Posted to user@spark.apache.org by "Charles O. Bajomo" <ch...@pretechconsulting.co.uk> on 2017/03/06 02:37:29 UTC

[Spark Streamiing] Streaming job failing consistently after 1h

Hello all, 

I have a strange behaviour I can't understand. I have a streaming job using a custom java receiver that pull data from a jms queue that I process and then write to HDFS as parquet and avro files. For some reason my job keeps failing after 1hr and 30 minutes. When It fails I get an error saying the "container is running beyond physical memory limits. Current Usage 4.5GB of 4.5GB physical memory used. 6.4GB of 9.4GB virtual memory used. ". to be honest I don;t understand the error, What are the memory limits shown in the error referring to? I allocated 10 executors with 6 cores each and 4G of executor and driver memory. I set the overhead memory to 2.8G, so the values don't add up. 

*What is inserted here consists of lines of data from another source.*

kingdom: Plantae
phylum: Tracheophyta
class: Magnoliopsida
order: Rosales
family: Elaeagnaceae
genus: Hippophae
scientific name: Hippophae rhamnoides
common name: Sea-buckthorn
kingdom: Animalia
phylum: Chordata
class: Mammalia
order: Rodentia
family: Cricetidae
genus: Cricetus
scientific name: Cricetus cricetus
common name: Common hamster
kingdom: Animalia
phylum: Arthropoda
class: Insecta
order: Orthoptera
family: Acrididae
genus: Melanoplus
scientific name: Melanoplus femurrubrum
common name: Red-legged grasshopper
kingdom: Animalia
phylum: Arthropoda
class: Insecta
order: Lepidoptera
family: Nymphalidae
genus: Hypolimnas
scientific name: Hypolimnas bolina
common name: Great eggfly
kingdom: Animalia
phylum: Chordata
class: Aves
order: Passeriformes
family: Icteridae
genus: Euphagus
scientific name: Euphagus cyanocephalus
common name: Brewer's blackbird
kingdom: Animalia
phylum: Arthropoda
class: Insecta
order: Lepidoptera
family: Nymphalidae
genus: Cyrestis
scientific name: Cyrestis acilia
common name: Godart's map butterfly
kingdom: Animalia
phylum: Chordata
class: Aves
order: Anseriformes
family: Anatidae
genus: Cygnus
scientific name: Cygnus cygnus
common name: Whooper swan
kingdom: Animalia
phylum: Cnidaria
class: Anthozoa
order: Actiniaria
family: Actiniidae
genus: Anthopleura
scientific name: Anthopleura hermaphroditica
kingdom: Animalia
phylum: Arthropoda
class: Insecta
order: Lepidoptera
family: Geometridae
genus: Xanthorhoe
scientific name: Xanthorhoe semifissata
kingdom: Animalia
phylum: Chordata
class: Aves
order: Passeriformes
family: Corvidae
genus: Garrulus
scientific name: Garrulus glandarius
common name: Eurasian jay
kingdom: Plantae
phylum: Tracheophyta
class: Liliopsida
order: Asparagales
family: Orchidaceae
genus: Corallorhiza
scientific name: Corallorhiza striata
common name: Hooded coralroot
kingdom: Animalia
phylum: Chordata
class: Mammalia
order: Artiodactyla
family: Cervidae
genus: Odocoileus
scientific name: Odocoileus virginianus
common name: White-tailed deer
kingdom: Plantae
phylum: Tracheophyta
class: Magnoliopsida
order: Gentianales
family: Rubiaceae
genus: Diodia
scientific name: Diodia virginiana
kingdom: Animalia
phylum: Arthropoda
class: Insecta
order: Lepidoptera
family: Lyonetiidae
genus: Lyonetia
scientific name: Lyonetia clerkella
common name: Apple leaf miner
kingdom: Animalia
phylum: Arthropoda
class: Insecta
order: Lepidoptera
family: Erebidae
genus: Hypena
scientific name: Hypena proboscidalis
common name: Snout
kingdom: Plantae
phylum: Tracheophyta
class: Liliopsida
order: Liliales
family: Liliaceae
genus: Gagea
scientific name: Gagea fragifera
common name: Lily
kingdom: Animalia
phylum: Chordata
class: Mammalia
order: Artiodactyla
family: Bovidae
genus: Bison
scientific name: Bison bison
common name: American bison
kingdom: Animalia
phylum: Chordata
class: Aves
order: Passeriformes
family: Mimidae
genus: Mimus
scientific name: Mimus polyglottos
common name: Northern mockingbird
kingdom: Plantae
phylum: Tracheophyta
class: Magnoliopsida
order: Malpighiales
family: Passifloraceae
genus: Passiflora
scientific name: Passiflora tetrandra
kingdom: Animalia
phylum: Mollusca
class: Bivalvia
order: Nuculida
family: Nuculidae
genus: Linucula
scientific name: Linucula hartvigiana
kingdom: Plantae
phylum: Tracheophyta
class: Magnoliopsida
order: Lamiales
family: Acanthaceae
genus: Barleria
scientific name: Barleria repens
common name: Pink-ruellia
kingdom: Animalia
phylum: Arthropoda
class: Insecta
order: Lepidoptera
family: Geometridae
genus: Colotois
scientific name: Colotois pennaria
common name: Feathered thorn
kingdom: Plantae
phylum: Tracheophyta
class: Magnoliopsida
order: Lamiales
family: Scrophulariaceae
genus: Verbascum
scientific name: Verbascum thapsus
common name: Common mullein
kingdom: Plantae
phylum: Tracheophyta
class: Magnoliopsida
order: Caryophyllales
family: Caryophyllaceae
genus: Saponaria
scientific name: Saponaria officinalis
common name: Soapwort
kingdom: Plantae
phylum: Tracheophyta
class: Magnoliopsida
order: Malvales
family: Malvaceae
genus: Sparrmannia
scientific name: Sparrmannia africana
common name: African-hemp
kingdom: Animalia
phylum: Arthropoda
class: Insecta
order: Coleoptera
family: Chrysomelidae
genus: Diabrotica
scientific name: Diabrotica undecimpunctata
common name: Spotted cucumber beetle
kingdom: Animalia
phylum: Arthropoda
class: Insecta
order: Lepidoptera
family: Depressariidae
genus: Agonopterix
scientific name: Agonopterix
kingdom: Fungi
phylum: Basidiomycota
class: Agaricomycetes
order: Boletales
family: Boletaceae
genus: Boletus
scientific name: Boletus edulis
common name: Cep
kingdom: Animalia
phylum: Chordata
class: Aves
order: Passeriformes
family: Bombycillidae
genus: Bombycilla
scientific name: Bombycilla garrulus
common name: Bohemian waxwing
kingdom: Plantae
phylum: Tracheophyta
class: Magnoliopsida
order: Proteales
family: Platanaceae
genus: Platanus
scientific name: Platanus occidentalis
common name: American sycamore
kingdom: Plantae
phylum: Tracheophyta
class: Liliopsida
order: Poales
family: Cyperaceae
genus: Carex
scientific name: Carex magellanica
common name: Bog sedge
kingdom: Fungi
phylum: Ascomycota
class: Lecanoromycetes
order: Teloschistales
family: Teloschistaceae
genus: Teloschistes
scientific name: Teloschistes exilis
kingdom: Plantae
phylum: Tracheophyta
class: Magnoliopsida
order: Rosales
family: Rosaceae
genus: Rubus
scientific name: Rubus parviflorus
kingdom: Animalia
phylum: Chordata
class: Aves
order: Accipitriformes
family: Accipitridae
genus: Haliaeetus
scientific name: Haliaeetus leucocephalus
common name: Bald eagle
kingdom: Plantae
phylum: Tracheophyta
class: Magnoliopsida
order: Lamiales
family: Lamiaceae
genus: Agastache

Anyone have any idea what the error is referring? I have increased the memory and i didn't help, it appears it just bought me more time. 

Thanks.

Re: [Spark Streamiing] Streaming job failing consistently after 1h

Posted by Manish Malhotra <ma...@gmail.com>.

Im also facing same problem.

I have implemented Java based custom receiver, which consumes from
messaging system say JMS.
once received message, I call store(object) ... Im storing spark Row object.

it run for around 8 hrs, and then goes OOM, and OOM is happening in
receiver nodes.
I also tried to run multiple receivers, to distribute the load but faces
the same issue.

something fundamentally we are doing wrong, which tells custom
receiver/spark to release the memory.
but Im not able to crack that, atleast till now.

any help is appreciated spark group !!

Regards,
Manish

On Sun, Mar 5, 2017 at 6:37 PM, Charles O. Bajomo <
charles.bajomo@pretechconsulting.co.uk> wrote:

> Hello all,
>
> I have a strange behaviour I can't understand. I have a streaming job
> using a custom java receiver that pull data from a jms queue that I process
> and then write to HDFS as parquet and avro files. For some reason my job
> keeps failing after 1hr and 30 minutes. When It fails I get an error saying
> the "container is running beyond physical memory limits. Current Usage
> 4.5GB of 4.5GB physical memory used. 6.4GB of 9.4GB virtual memory used. ".
> to be honest I don;t understand the error,  What are the memory limits
> shown in the error referring to? I allocated 10 executors with 6 cores each
> and 4G of executor and driver memory. I set the overhead memory to 2.8G, so
> the values don't add up.
>
> Anyone have any idea what the error is referring? I have increased the
> memory and i didn't help, it appears it just bought me more time.
>
> Thanks.
>